I will eventually get to the question of the frame in Latin American Studies and in my own work, but first let me attempt to say something regarding the critique that we have not been able to thematize exploitation.
Sauri and Di Stefano (see below) say: “while infrapolitics offers a compelling means for a critique of domination that foregrounds the failure of every hegemonic articulation . . . by taking into account the excluded nonsubject, how might it lead to a transformation of a mode of production defined, above all, by exploitation?” Well, that is the one-million dollar question, as they say–which unfortunately can only have a trivial answer. It amounts to asking, for instance, how it would be possible for feminism, or for the civil rights movement, to put an end to capitalism. They continue: “How might we map the movement from the infrapolitical to politics itself.”
So, just to clear up a possible initial misunderstanding, the infrapolitical is always already in a relation to politics. That`s why they call it infrapolitics. Now, if we combine this latter question with the first, as we presumably are meant to do, the real question is not about mapping the movement from the infrapolitical to politics, but rather about mapping the movement from the infrapolitical to a revolution that would signal the end of exploitation. And, again, this is a question that can only have a trivial answer, as not even Marxism has an answer on its own terms (“how can we map the movement from Marxism to the end of exploitation?” “Well, it is for history to decide, it will only happen where there are mature global conditions, political voluntarism will not work, there cannot be socialism in one country, and so forth.”)

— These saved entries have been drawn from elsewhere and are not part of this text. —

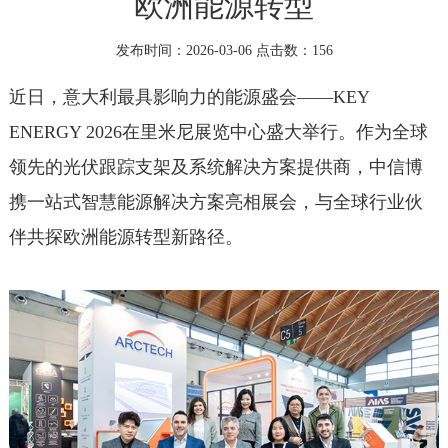
欧洲能源转型
发布时间：2026-03-06 点击数：
156
近日，意大利最具影响力的能源盛会——KEY
ENERGY 2026在里米尼展览中心盛大举行。作为全球
领先的光伏跟踪支架及系统解决方案提供商，中信博
携一站式智慧能源解决方案亮相展会，与全球行业伙
伴共探欧洲能源转型新路径。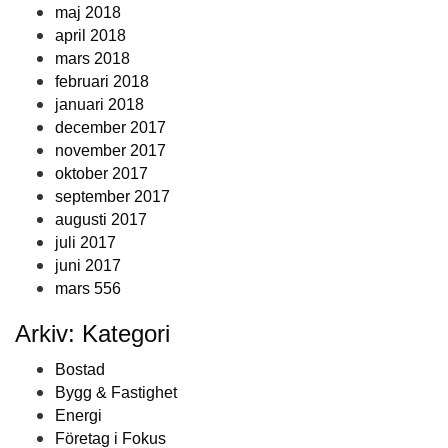
maj 2018
april 2018
mars 2018
februari 2018
januari 2018
december 2017
november 2017
oktober 2017
september 2017
augusti 2017
juli 2017
juni 2017
mars 556
Arkiv: Kategori
Bostad
Bygg & Fastighet
Energi
Företag i Fokus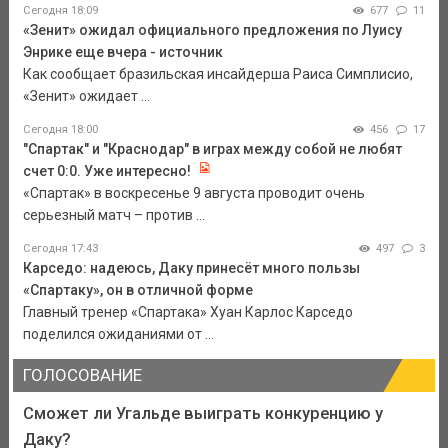
Сегодня 18:09
677
11
«Зенит» ожидал официального предложения по Луису
Энрике еще вчера - источник
Как сообщает бразильская инсайдерша Раиса Симплисио,
«Зенит» ожидает ...
Сегодня 18:00
456
17
"Спартак" и "Краснодар" в играх между собой не любят
счет 0:0. Уже интересно!
«Спартак» в воскресенье 9 августа проводит очень
серьезный матч – против ...
Сегодня 17:43
497
3
Карседо: надеюсь, Даку принесёт много пользы
«Спартаку», он в отличной форме
Главный тренер «Спартака» Хуан Карлос Карседо
поделился ожиданиями от ...
ГОЛОСОВАНИЕ
Сможет ли Угальде выиграть конкуренцию у
Даку?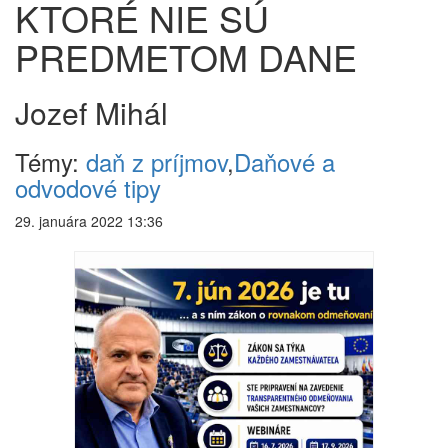
KTORÉ NIE SÚ
PREDMETOM DANE
Jozef Mihál
Témy:
daň z príjmov
,
Daňové a
odvodové tipy
29. januára 2022 13:36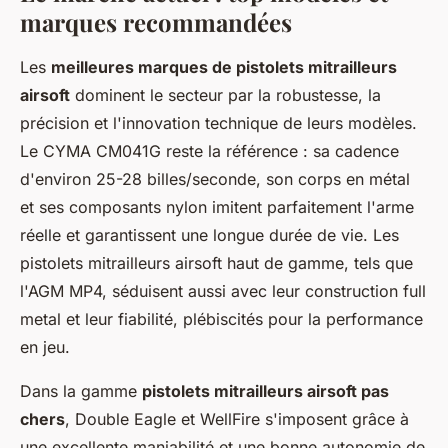
marques recommandées
Les
meilleures marques de pistolets mitrailleurs
airsoft
dominent le secteur par la robustesse, la
précision et l'innovation technique de leurs modèles.
Le CYMA CM041G reste la référence : sa cadence
d'environ 25-28 billes/seconde, son corps en métal
et ses composants nylon imitent parfaitement l'arme
réelle et garantissent une longue durée de vie. Les
pistolets mitrailleurs airsoft haut de gamme, tels que
l'AGM MP4, séduisent aussi avec leur construction full
metal et leur fiabilité, plébiscités pour la performance
en jeu.
Dans la gamme
pistolets mitrailleurs airsoft pas
chers
, Double Eagle et WellFire s'imposent grâce à
une excellente maniabilité et une bonne autonomie de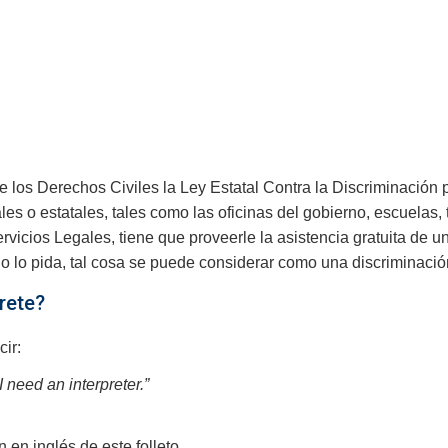
e los Derechos Civiles la Ley Estatal Contra la Discriminación 
es o estatales, tales como las oficinas del gobierno, escuelas, 
vicios Legales, tiene que proveerle la asistencia gratuita de un 
ndo lo pida, tal cosa se puede considerar como una discriminació
rete?
cir:
I need an interpreter.”
en inglés de este folleto.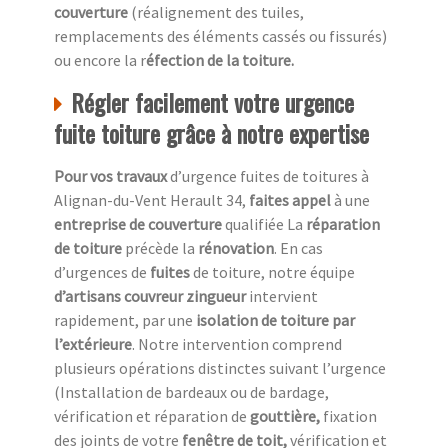
couverture
(réalignement des tuiles,
remplacements des éléments cassés ou fissurés)
ou encore la r
éfection de la toiture.
Régler facilement votre urgence
fuite toiture grâce à notre expertise
Pour vos travaux
d’urgence fuites de toitures à
Alignan-du-Vent Herault 34,
faites appel
à une
entreprise de couverture
qualifiée La
réparation
de toiture
précède la
rénovation
. En cas
d’urgences de
fuites
de toiture, notre équipe
d’artisans couvreur zingueur
intervient
rapidement, par une
isolation de toiture
par
l’extérieure
. Notre intervention comprend
plusieurs opérations distinctes suivant l’urgence
(Installation de bardeaux ou de bardage,
vérification et réparation de
gouttière,
fixation
des joints de votre
fenêtre de toit,
vérification et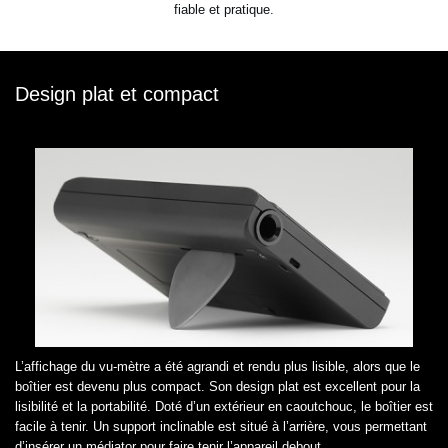
fiable et pratique.
Design plat et compact
L’affichage du vu-mètre a été agrandi et rendu plus lisible, alors que le
boîtier est devenu plus compact. Son design plat est excellent pour la
lisibilité et la portabilité. Doté d’un extérieur en caoutchouc, le boîtier est
facile à tenir. Un support inclinable est situé à l’arrière, vous permettant
d’insérer un médiator pour faire tenir l’appareil debout.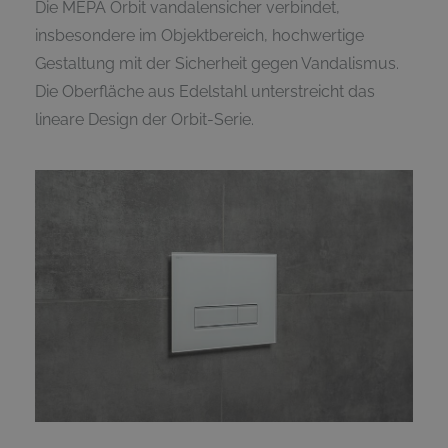
Die MEPA Orbit vandalensicher verbindet,
insbesondere im Objektbereich, hochwertige
Gestaltung mit der Sicherheit gegen Vandalismus.
Die Oberfläche aus Edelstahl unterstreicht das
lineare Design der Orbit-Serie.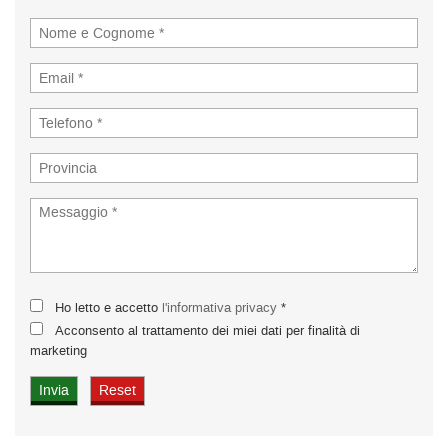
Ho letto e accetto
l'informativa privacy
*
Acconsento al trattamento dei miei dati per finalità di
marketing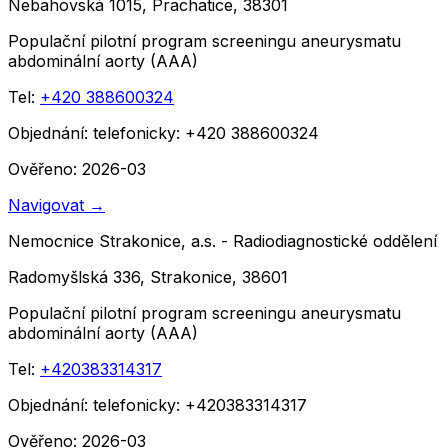
Nebahovská 1015, Prachatice, 38301
Populační pilotní program screeningu aneurysmatu
abdominální aorty (AAA)
Tel:
+420 388600324
Objednání:
telefonicky: +420 388600324
Ověřeno: 2026-03
Navigovat
→
Nemocnice Strakonice, a.s. - Radiodiagnostické oddělení
Radomyšlská 336, Strakonice, 38601
Populační pilotní program screeningu aneurysmatu
abdominální aorty (AAA)
Tel:
+420383314317
Objednání:
telefonicky: +420383314317
Ověřeno: 2026-03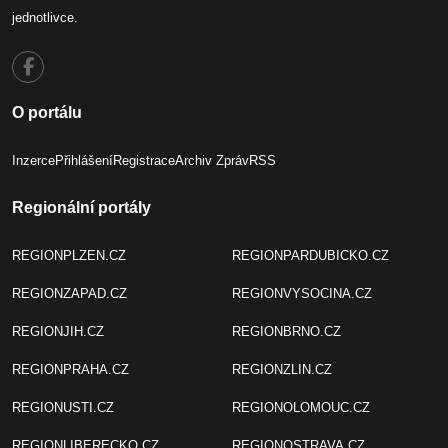
jednotlivce.
O portálu
Inzerce
Přihlášení
Registrace
Archiv Zpráv
RSS
Regionální portály
REGIONPLZEN.CZ
REGIONPARDUBICKO.CZ
REGIONZAPAD.CZ
REGIONVYSOCINA.CZ
REGIONJIH.CZ
REGIONBRNO.CZ
REGIONPRAHA.CZ
REGIONZLIN.CZ
REGIONUSTI.CZ
REGIONOLOMOUC.CZ
REGIONLIBERECKO.CZ
REGIONOSTRAVA.CZ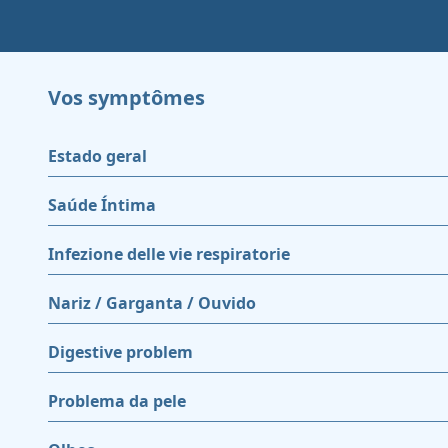
Vos symptômes
Estado geral
Saúde Íntima
Infezione delle vie respiratorie
Nariz / Garganta / Ouvido
Digestive problem
Problema da pele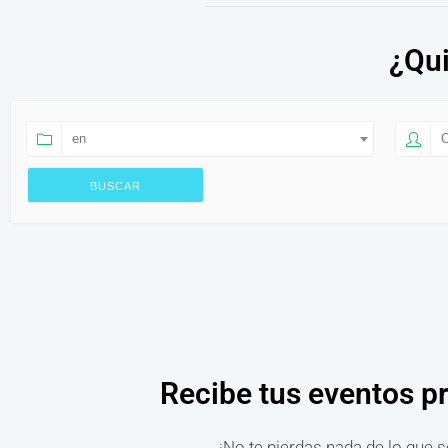
¿Qui
en
O
Recibe tus eventos p
¡No te pierdas nada de lo que s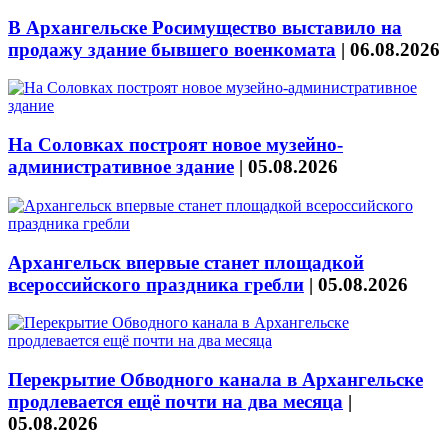
В Архангельске Росимущество выставило на
продажу здание бывшего военкомата
|
06.08.2026
На Соловках построят новое музейно-
административное здание
|
05.08.2026
Архангельск впервые станет площадкой
всероссийского праздника гребли
|
05.08.2026
Перекрытие Обводного канала в Архангельске
продлевается ещё почти на два месяца
|
05.08.2026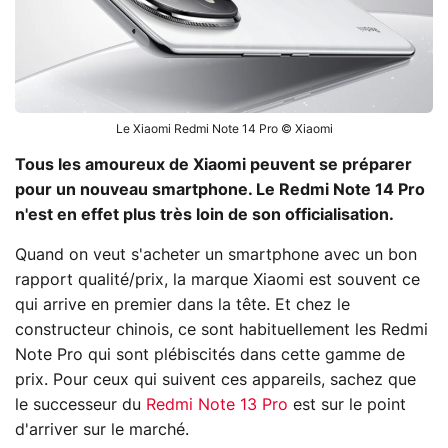
Le Xiaomi Redmi Note 14 Pro © Xiaomi
Tous les amoureux de Xiaomi peuvent se préparer
pour un nouveau smartphone. Le Redmi Note 14 Pro
n'est en effet plus très loin de son officialisation.
Quand on veut s'acheter un smartphone avec un bon
rapport qualité/prix, la marque Xiaomi est souvent ce
qui arrive en premier dans la tête. Et chez le
constructeur chinois, ce sont habituellement les Redmi
Note Pro qui sont plébiscités dans cette gamme de
prix. Pour ceux qui suivent ces appareils, sachez que
le successeur du
Redmi Note 13 Pro
est sur le point
d'arriver sur le marché.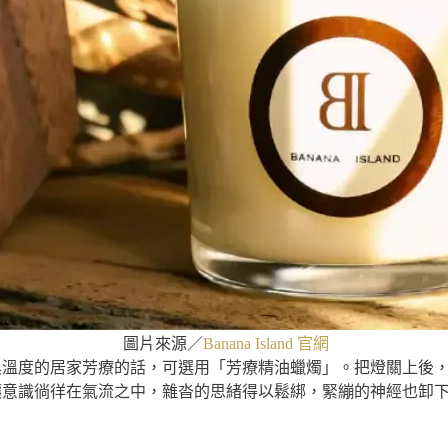
圖片來源／
Banana Island 官網
具溫度的居家芳療的話，可選用「芳療精油蠟燭」。把燈關上後
讓意識徜徉在氣流之中，雜沓的思緒得以鬆綁，緊繃的神經也卸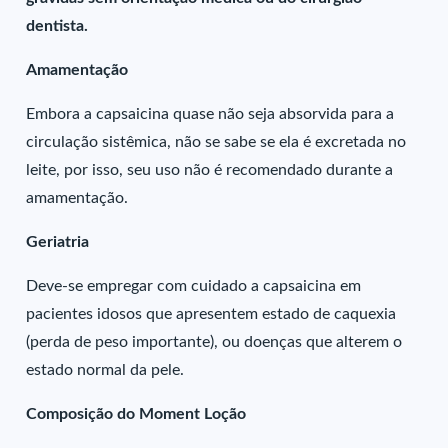
dentista.
Amamentação
Embora a capsaicina quase não seja absorvida para a
circulação sistêmica, não se sabe se ela é excretada no
leite, por isso, seu uso não é recomendado durante a
amamentação.
Geriatria
Deve-se empregar com cuidado a capsaicina em
pacientes idosos que apresentem estado de caquexia
(perda de peso importante), ou doenças que alterem o
estado normal da pele.
Composição do Moment Loção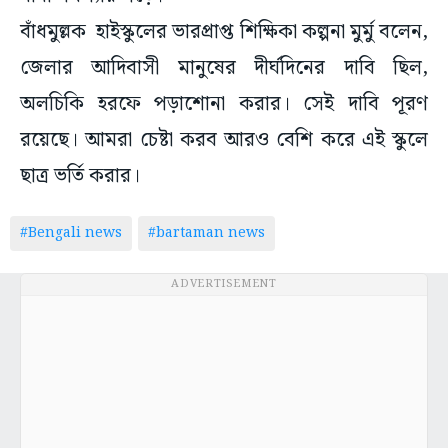
বাঁধমুল্লক হাইস্কুলের ভারপ্রাপ্ত শিক্ষিকা কল্পনা মুর্মু বলেন,
জেলার আদিবাসী মানুষের দীর্ঘদিনের দাবি ছিল,
অলচিকি হরফে পড়াশোনা করার। সেই দাবি পূরণ
রয়েছে। আমরা চেষ্টা করব আরও বেশি করে এই স্কুলে
ছাত্র ভর্তি করার।
#Bengali news
#bartaman news
ADVERTISEMENT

But perhaps, in the spirit of free discussion, just to continue to develop the idea, we could say that, if infrapolitics in general allows (if it is the name for the form of thought that can only allow) for reflection on the non-political underside of any political irruption, then not only is infrapolitics the very condition of any thematization of exploitation (as well as of exclusion), but it is also the condition of their reduction and tendential elimination (just as it can also be the condition of their intensification).
If politics is in every case, and necessarily, an enactment of the sacrificial structuration of history, as María Zambrano liked to say, then infrapolitics is the dimension of life where the end of sacrifice can be experienced liminally, potentially. To that precise extent infrapolitics is the hyperbolic condition of democracy. No democracy without infrapolitics, no infrapolitics without democracy!
I think infrapolitics has no problem with producing and, in fact, actively welcomes every critique of exploitation, every critique of exclusion. Its task is, furthermore, not to stop there, but also to examine the conditions of such critiques in order to radicalize them towards non-sacrificial structurations of political life. Which, on the other hand, we know will never obtain. This is, as far as I can see, the necessarily aporetic dimension of the relation infrapolitics-politics.